The End We Start From: Jodie Comer keeps this apocalyptic London drama above water
A woman gives birth as London is flooded by an ongoing ecological disaster in this compelling but patchy disaster movie.
There are plenty of reasons to hesitate before bringing a child into this world: financial, interpersonal, practical, ethical. But for millennia, even ‘end-of-days’ threats haven’t stopped many longed-for babies being born. People celebrated new life while accepting the likelihood of nuclear annihilation, and now, we coo at the tiny feet of newborns while simultaneously worrying about the climate crisis.
In The End We Start From, a new unnamed mother (Jodie Comer) and her partner R (Joel Fry) beam at their squishy little addition to the family, and for a moment, forget that London has been thrown into chaos by heavy rainfall and flooding that broke out while she was in labour. Once reality kicks in, they find safety in a house on rural higher ground belonging to R’s parents (Nina Sosanya and Mark Strong) and settle in for some self-sufficiency involving well-stocked store cupboards, farming vegetables and freshly-hunted game.
As the film progresses, the baby itself serves as a marker of time, holding up its chubby-cheeked head at three months, sitting upright at six, and tentative steps at one year. While the scale of a single year was a clear narrative choice, it also robs the film of much of its impact. Granted, whole cities weren’t underwater during the recent pandemic, so perhaps it’s no indicator of how Britain would handle such a disaster, but here society seems to degrade at a ludicrous pace. The level of brutal nihilism reaches The Road (2009) levels over just a few weeks. People even set up remote communes where talk of the world they left behind is prohibited, all within a timeframe comparable to a single season of Strictly Come Dancing (2004-).

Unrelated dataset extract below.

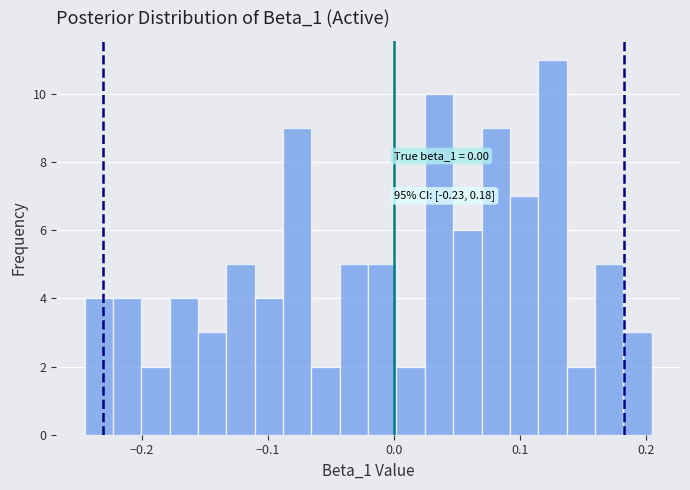

Read against the x-axis, roughly where is the centre of the tallest bar?

0.13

These hasty descents into hopelessness (despite it simply stopping raining midway through) make the stakes increasingly hard to invest in. Jodie Comer gives another nuanced and emotionally raw performance, but by the final act, even she seems unintimidated by the new status quo. We get plenty of flashbacks where she longs for the world before all this, where we see her making eye contact with ‘R’ in twinkly-lit restaurants. The two have serviceable chemistry, but there is little sense of whether their previous life and relationship is worth fighting for. Even her bond with son Zeb and a new friend and fellow mother, played by Katherine Waterston, feel a little two-dimensional, her maternal instincts blandly stalwart while Waterson falls into comic-relief sidekick mode.
The film is rarely dull in its sub-two-hour run time, sustaining our curiosity as mother Comer travels across Britain seeking refuge at government encampments and remote islands with fellow survivors – all of which have a sinister edge. There are glimmers of a bright future ahead for debut feature director Mahalia Belo, who has an elegant eye and a knack for building suspense. But despite Comer’s best efforts, The End We Start From goes out with a whimper rather than a bang.
► The End We Start From is in UK cinemas from 19 January.